Bertha is not necessarily well-known for her inclination to discuss the weightier matters. In fact that word you have been hearing so much lately—frivolous—is probably more on the mark.
One of those charming and frivolous products that deserves discussion though, is that breakfast food known as cold cereal which is so characteristic of the American cultural scene, which scene by the way is disappearing rapidly and needs to be preserved.
So, Cheerios, Wheaties and Corn Flakes are older than I am. They were the breakfast of everyone, champions or losers, back in the in the 40s when I was part of the cereal generation.
Excluding oatmeal, I suppose, Corn Flakes is arguably the mother of them all and was “discovered” by John Harvey Kellogg when he was busy making bland food for the patients at his health spa. He hoped the bland food would have a calming effect on some of his patients.. He accidentally overcooked a batch of corn “stuff” which turned it into flakes instead of sheets. (I can only imagine sheets.) Not wanting to throw them out, he served them to the patients, who, interestingly, preferred flakes to sheets. And that was the last time that cereal was thought to have a calming effect on anyone. So cereal came to have historical, if not nutritional or intrinsic value.
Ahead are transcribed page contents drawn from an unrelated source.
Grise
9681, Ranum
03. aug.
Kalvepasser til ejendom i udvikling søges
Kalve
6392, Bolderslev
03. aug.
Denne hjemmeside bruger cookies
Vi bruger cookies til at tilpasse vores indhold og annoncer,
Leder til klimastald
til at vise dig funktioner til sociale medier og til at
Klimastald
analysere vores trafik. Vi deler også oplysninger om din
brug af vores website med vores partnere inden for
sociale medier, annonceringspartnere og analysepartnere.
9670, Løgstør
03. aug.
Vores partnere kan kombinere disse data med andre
Fast forward a couple hundred years from now, though, to when archaeologists excavate certain buildings belonging to this decade. They will no doubt proclaim that little round “O’s (are there any other kind?) must have had religious significance and therefore intrinsic value back then, uh now.
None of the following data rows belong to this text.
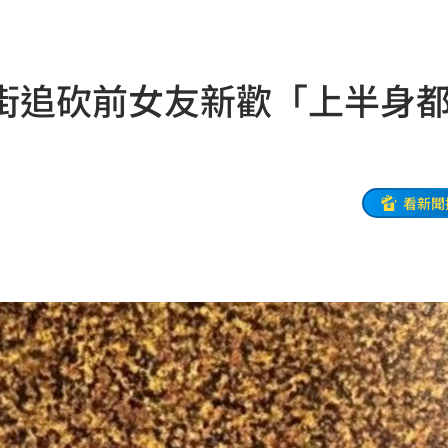
跑了
13:00
問題
12:59
街追砍前女友新歡「上半身
場曝
12:55
互動
12:54
12:52
看新聞
連敗
12:47
車內
12:46
怨
12:40
合體
12:35
喊卡
12:32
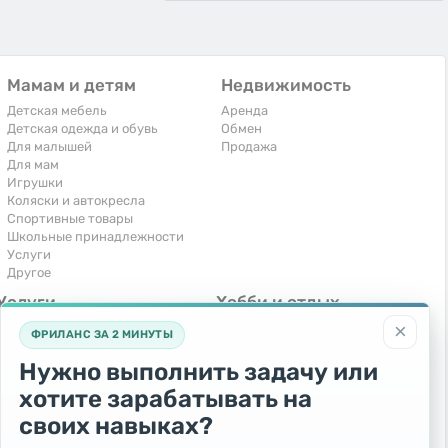
Мамам и детям
Недвижимость
Детская мебель
Аренда
Детская одежда и обувь
Обмен
Для малышей
Продажа
Для мам
Игрушки
Коляски и автокресла
Спортивные товары
Школьные принадлежности
Услуги
Другое
Услуги
Хобби и отдых
×
Компьютеры, интернет
Книги и журналы
ФРИЛАНС ЗА 2 МИНУТЫ
Обучение и репетиторство
Музыкальные инструменты
Перевозки и транспорт
Охота и рыбалка
Нужно выполнить задачу или
Праздники и мероприятия
Спорт и отдых
хотите зарабатывать на
Ремонт и установка техники
Другое
Сиделки, горничные
своих навыках?
Строительство и ремонт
During the 70s when I was raising kids, cereal was the quintessential junk food. There was a national uproar over the lack of food value in something that was used to feed seventy percent of the country’s kids who were just on their way out the door to catch the school bus; in spite of the fact that cold cereal was single-handedly responsible for helping all of those children not miss the bus and therefore morning arithmetic.
But wait, that was back when this country was way ahead of the rest of the world in all of the smart indices. Do you suppose there is a direct correlation between eating junk food and intellect? Well, maybe not. It doesn’t take a genius to figure out what tastes better.
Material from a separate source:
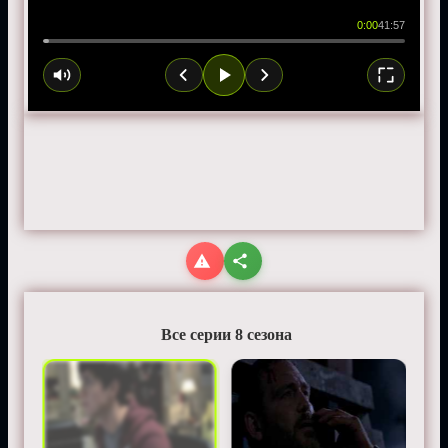
0:00
41:57
Все серии 8 сезона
Well, that decade may have been the beginning of the socialization of cereal. Someone made the manufacturers put all of the natural nutrients and fibers back into the cereal and take the sugar out. And thus the dumbing down of American school children had begun.
Thanks to some good PR, cereal’s reputation is of late considerably improved. The PR blitzes began way before this however. The industry long ago began to market their product to kids. There are the leprechaun/elf-based marketing strategies which are some of the oldest due to the fact that fairies are immortal. And there are the animal mascot approaches, some of which feature kid-friendly tigers, rabbits and roosters which are septuagenarians. And there are the all-American athlete angles. Willie Mays used to grace a box of Wheaties back in the day.
And alternatively then and now there are the mothers who are desperately trying to maintain control over the contents of the shopping cart. As early as the 70’s cereal had become a method of advancing one’s social status. Children wanted the flashy, colorful, expensively packaged kinds which they ate while they wore their Calvin Klein or Jordache jeans. Cereal boxes and jeans are alike that way sometimes. What goes into them is sometimes worth less than the packaging.
As for me and Mr. B. we have arrived at the age, in this decade, where the only cereals under consideration reside on the top row of the cereal aisle. That makes sense if your marketing target is kids. However, we grew out of our jeans and flashy cereals some time ago. But it is unfortunate that we practically have to get a chair to view the top row of cereal boxes through our bifocals. And we can barely read the nutrition facts at all.
While sitting at the kitchen table reading the cereal box the other day though, I was amused to see, in big letters, that I had bought “Granola—without raisins.”